- _EXERCISE GOAL_: Please identify every line in the material below that contains the word "police", matching case exactly, and copy each of those lines.

- _RECORDS FOR THIS EXERCISE_:
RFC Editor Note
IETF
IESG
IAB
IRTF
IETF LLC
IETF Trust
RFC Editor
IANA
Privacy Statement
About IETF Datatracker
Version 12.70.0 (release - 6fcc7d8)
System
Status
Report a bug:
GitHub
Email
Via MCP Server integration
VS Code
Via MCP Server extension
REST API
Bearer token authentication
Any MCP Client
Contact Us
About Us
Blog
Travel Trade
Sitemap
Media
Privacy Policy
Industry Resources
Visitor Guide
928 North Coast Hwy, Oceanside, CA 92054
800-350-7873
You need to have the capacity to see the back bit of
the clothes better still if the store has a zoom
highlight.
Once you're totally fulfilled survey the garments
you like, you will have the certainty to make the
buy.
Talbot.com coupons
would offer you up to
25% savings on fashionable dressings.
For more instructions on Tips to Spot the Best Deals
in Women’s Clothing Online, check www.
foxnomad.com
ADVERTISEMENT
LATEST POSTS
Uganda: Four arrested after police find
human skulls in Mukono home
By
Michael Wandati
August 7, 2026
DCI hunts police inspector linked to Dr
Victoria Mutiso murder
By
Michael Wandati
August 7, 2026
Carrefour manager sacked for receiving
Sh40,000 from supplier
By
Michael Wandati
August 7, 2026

- _EXPECTED ANSWER_:
Uganda: Four arrested after police find
DCI hunts police inspector linked to Dr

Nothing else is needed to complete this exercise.